Exercise: Print every line of the records below word for word, omitting the pictures.

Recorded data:

● ● ● ●

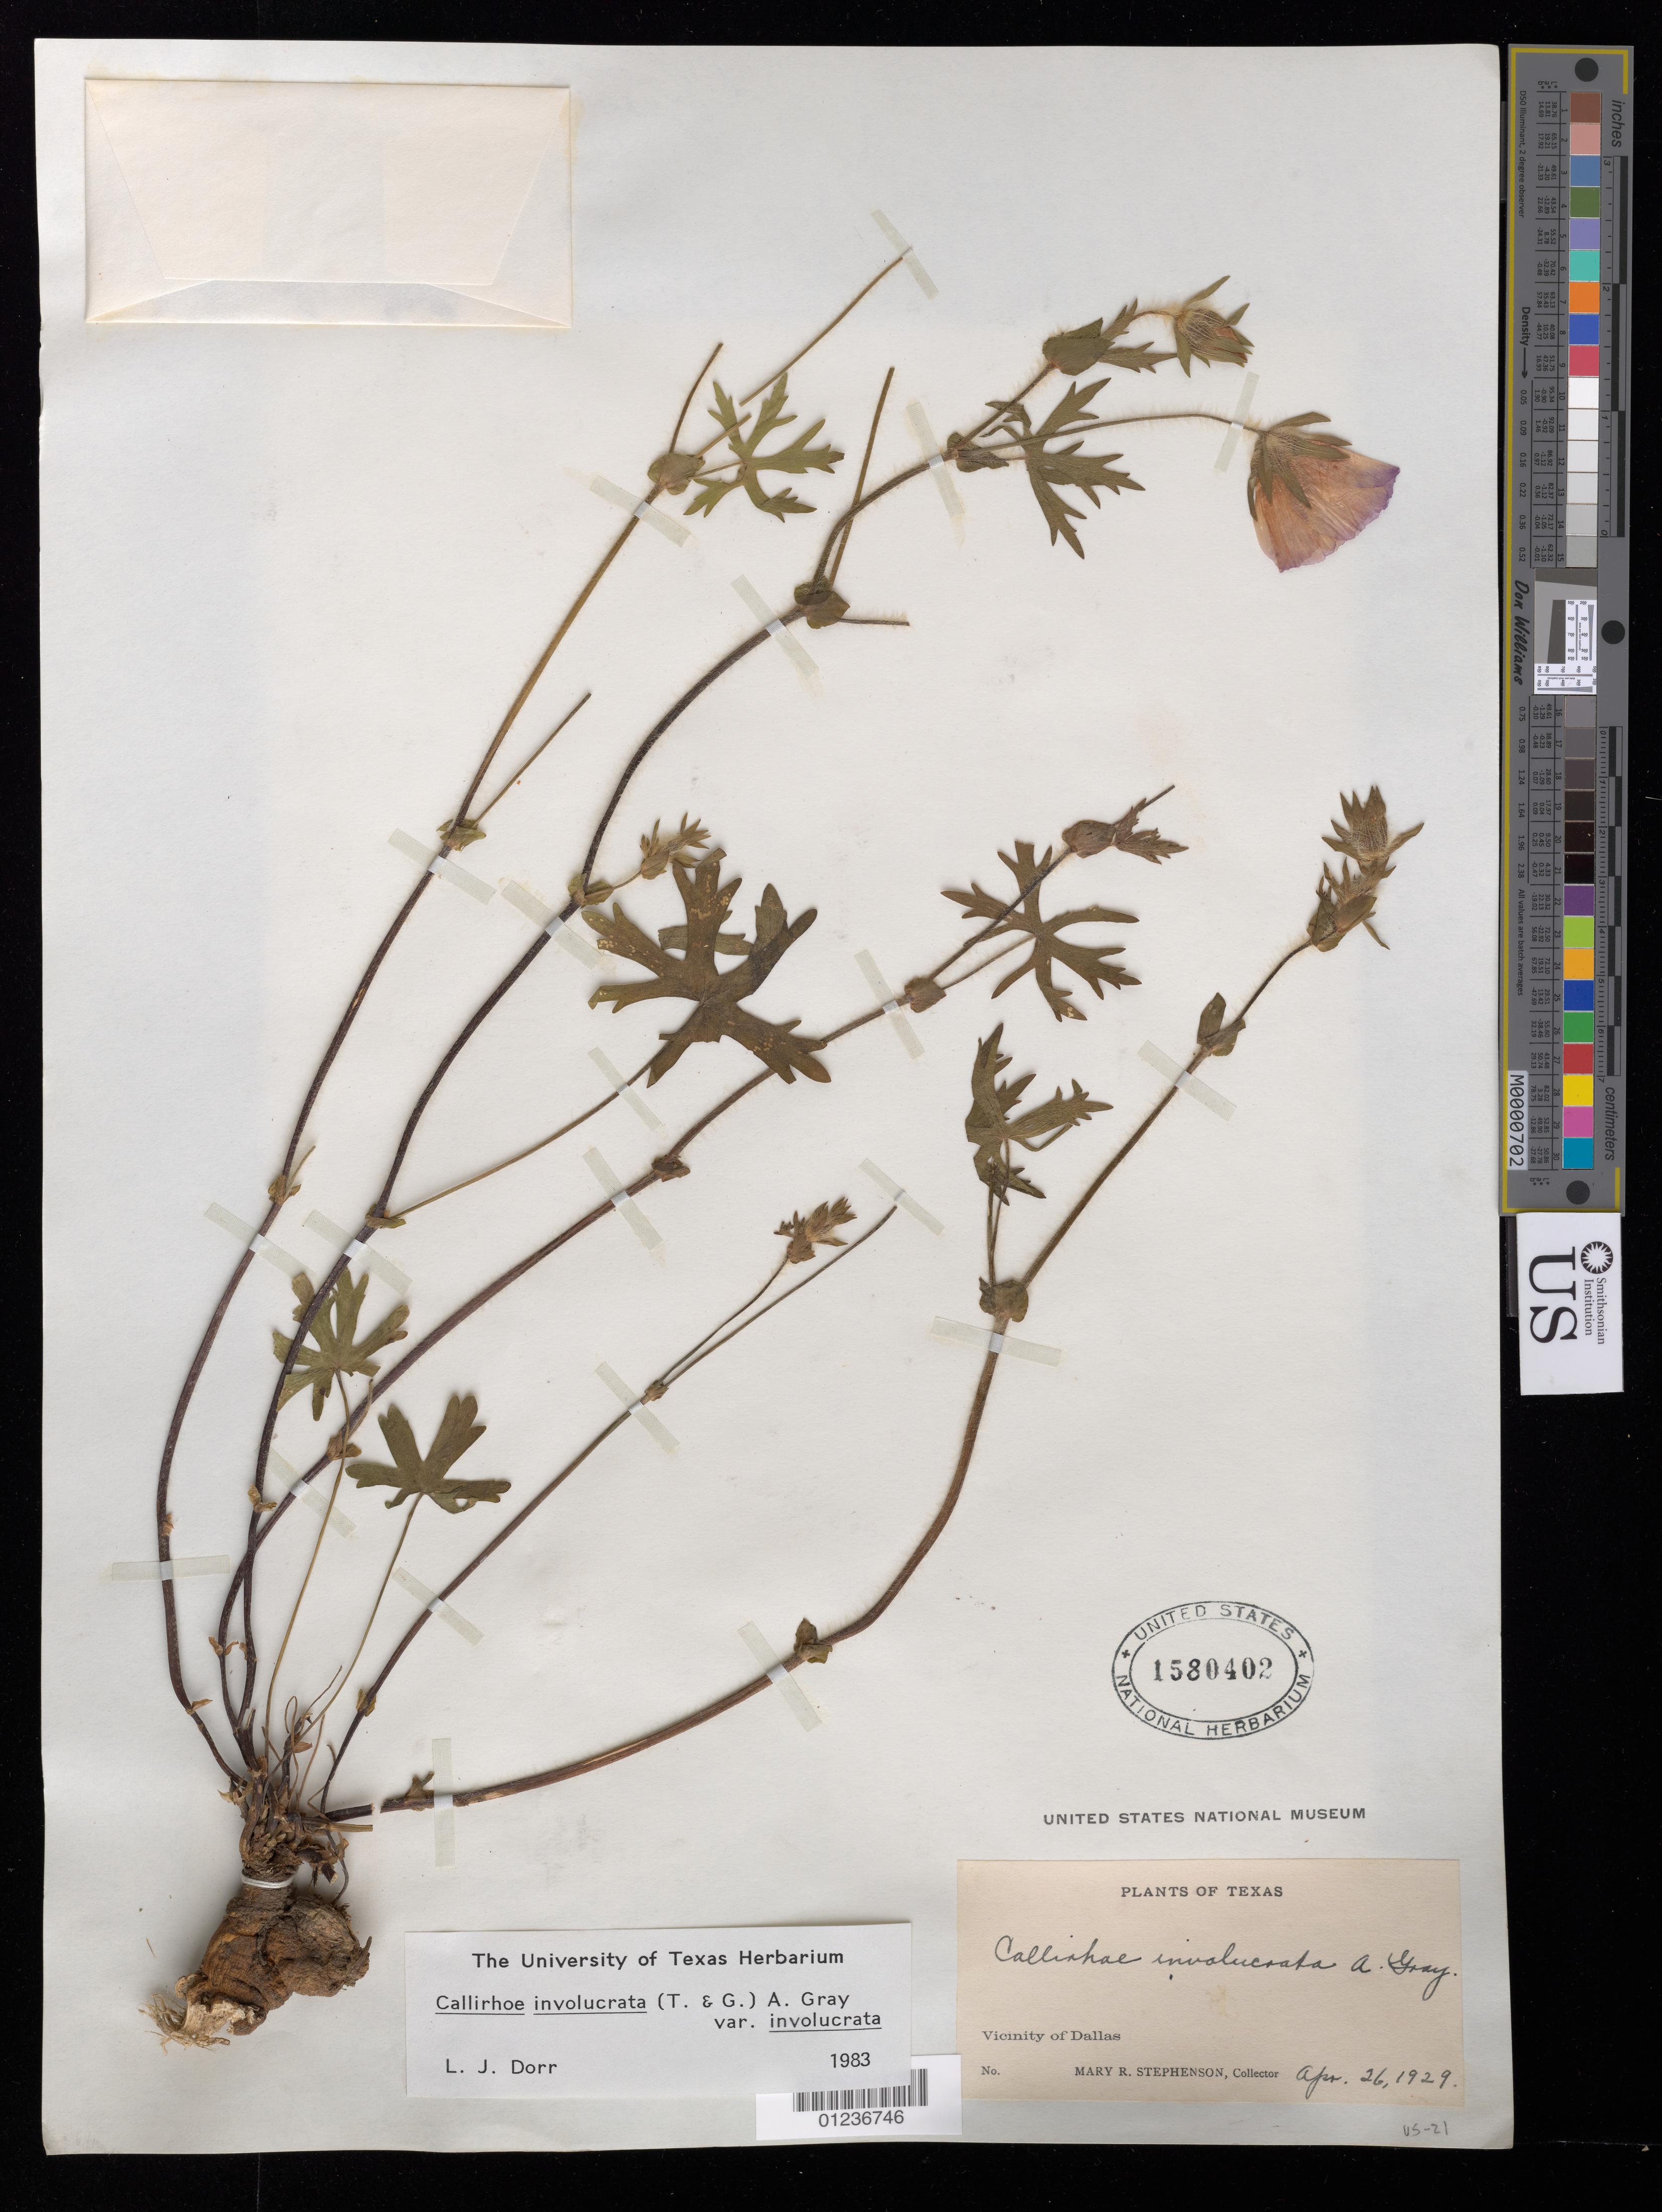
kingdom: Plantae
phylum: Tracheophyta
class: Magnoliopsida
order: Malvales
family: Malvaceae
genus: Callirhoe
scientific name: Callirhoe involucrata var. involucrata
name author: (Torr. & A. Gray) A. Gray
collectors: M. R. Stephenson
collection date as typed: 26 Apr 1929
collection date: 1929-04-26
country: United States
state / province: Texas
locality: Vicinity of Dallas.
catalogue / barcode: US 1580402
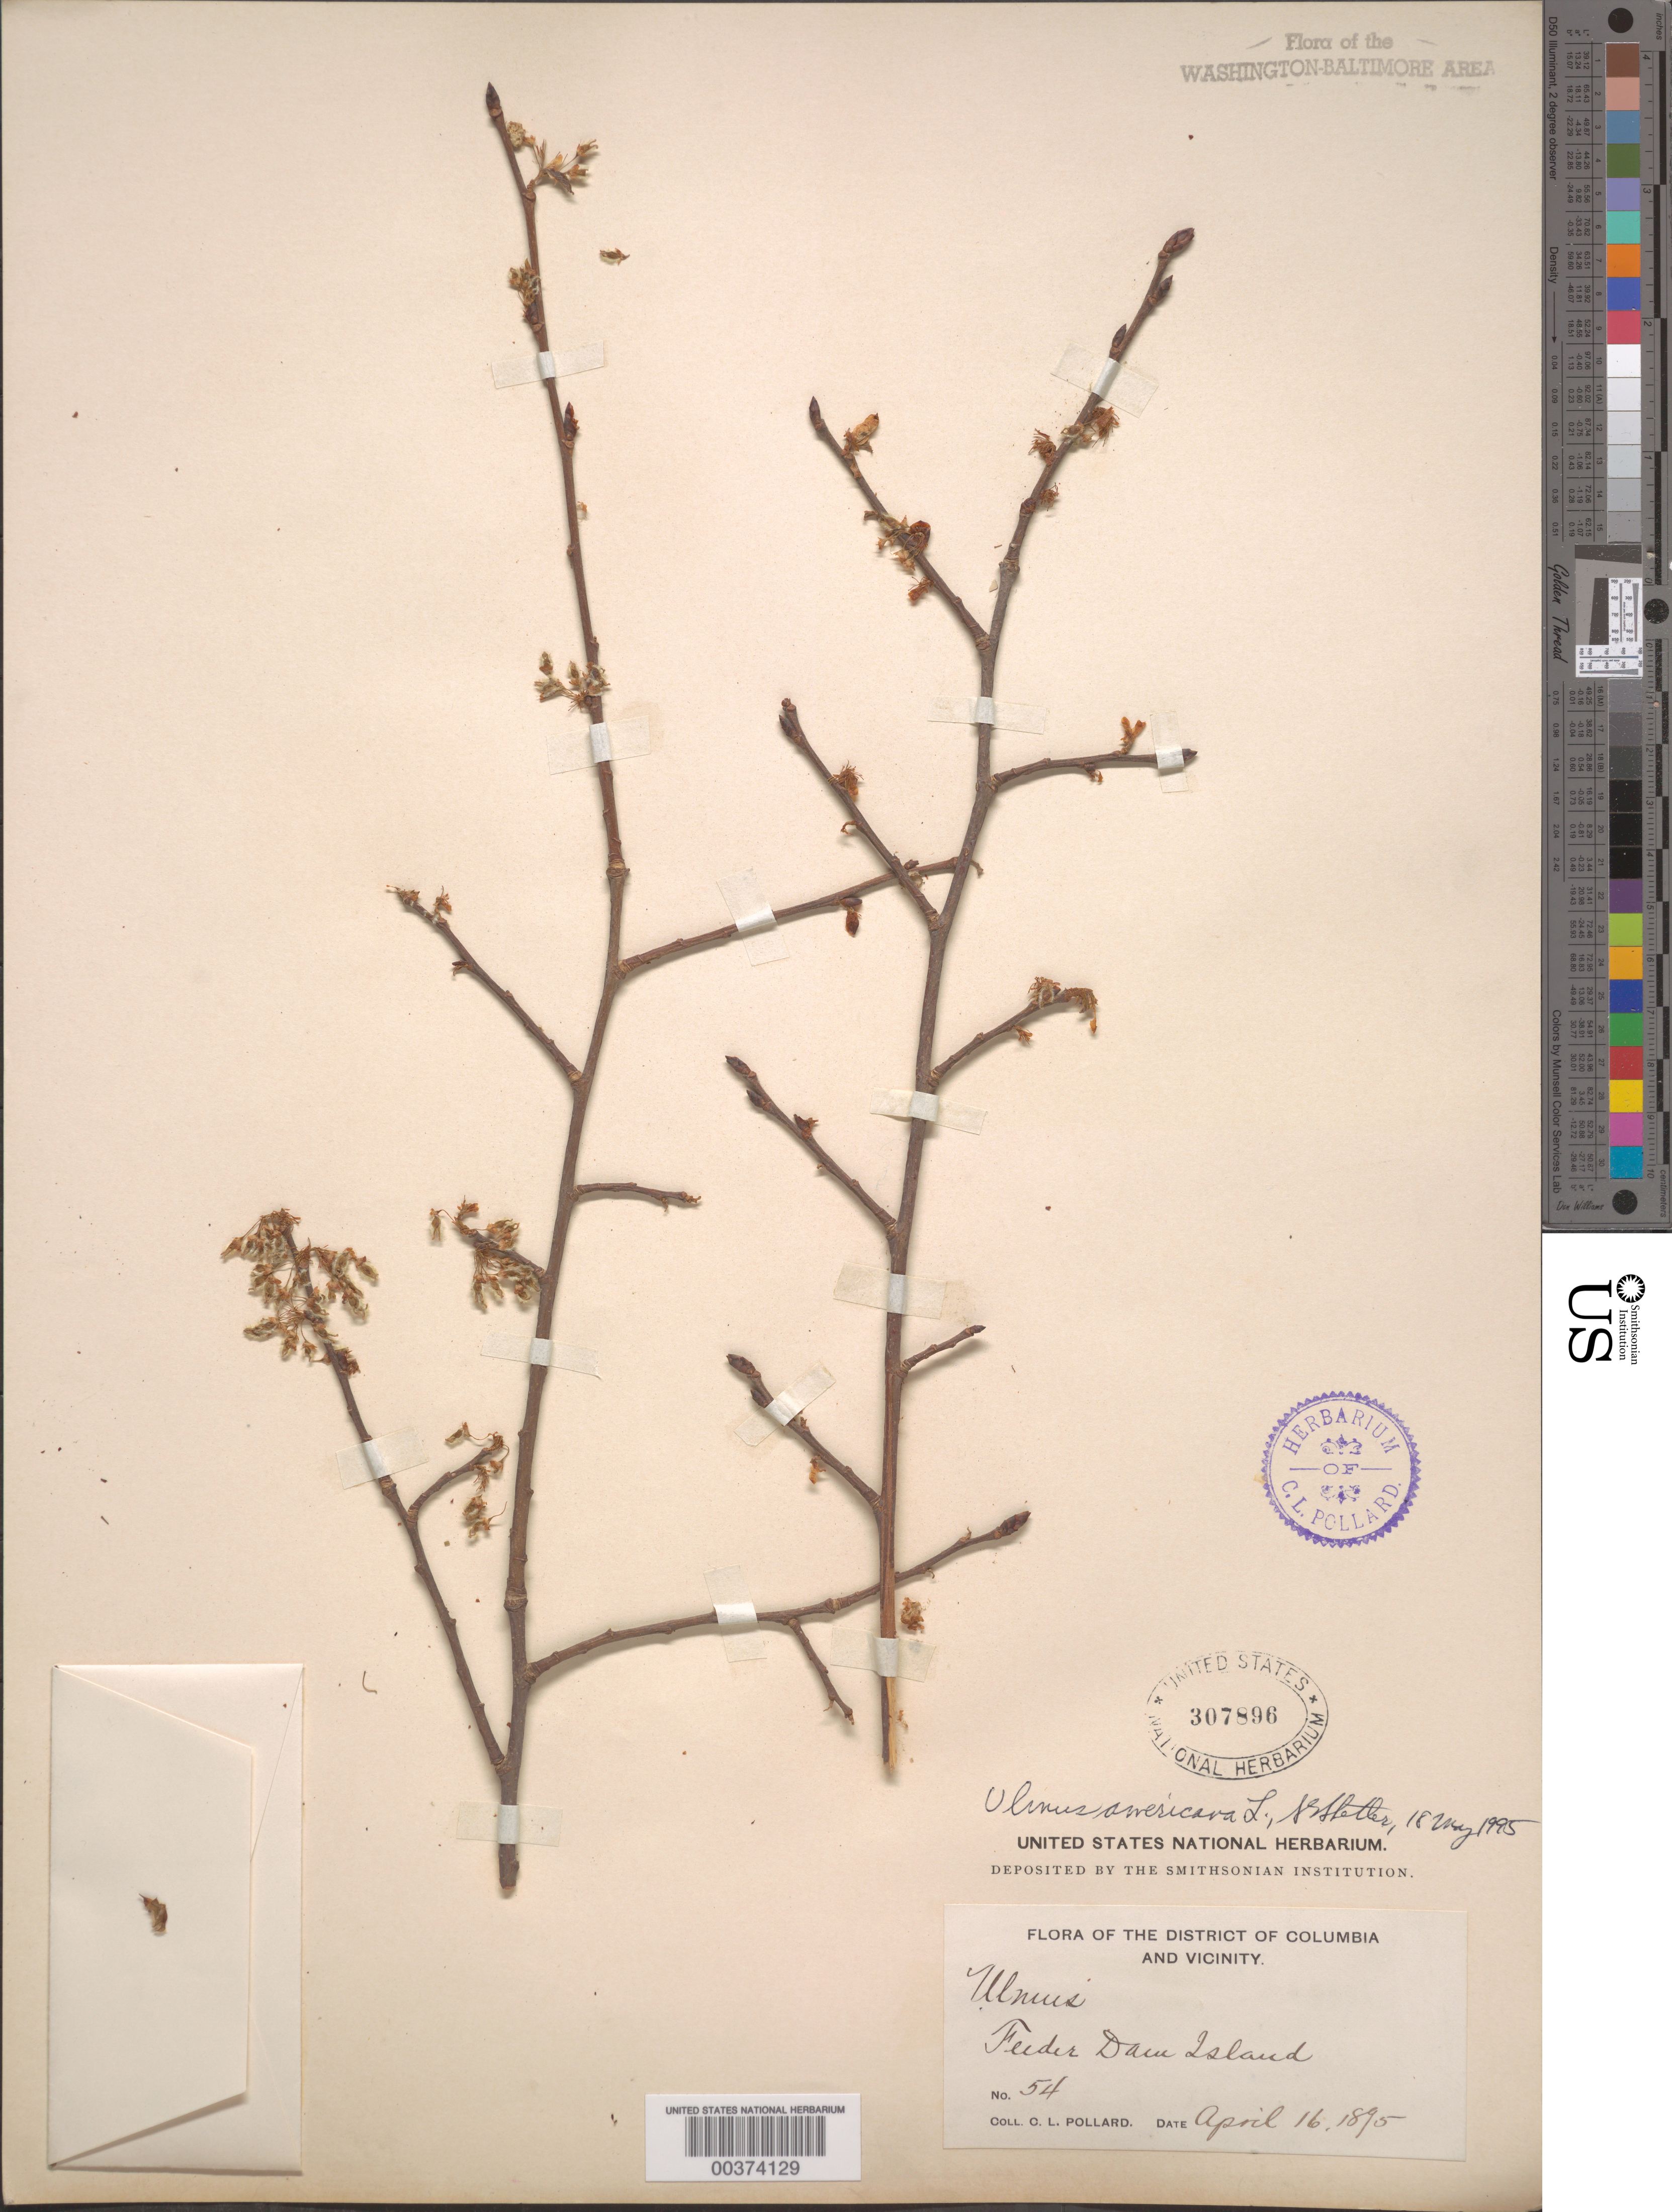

● ● ● ●

Exercise solution:
kingdom: Plantae
phylum: Tracheophyta
class: Magnoliopsida
order: Malvales
family: Malvaceae
genus: Callirhoe
scientific name: Callirhoe involucrata var. involucrata
name author: (Torr. & A. Gray) A. Gray
collectors: M. R. Stephenson
collection date as typed: 26 Apr 1929
collection date: 1929-04-26
country: United States
state / province: Texas
locality: Vicinity of Dallas.
catalogue / barcode: US 1580402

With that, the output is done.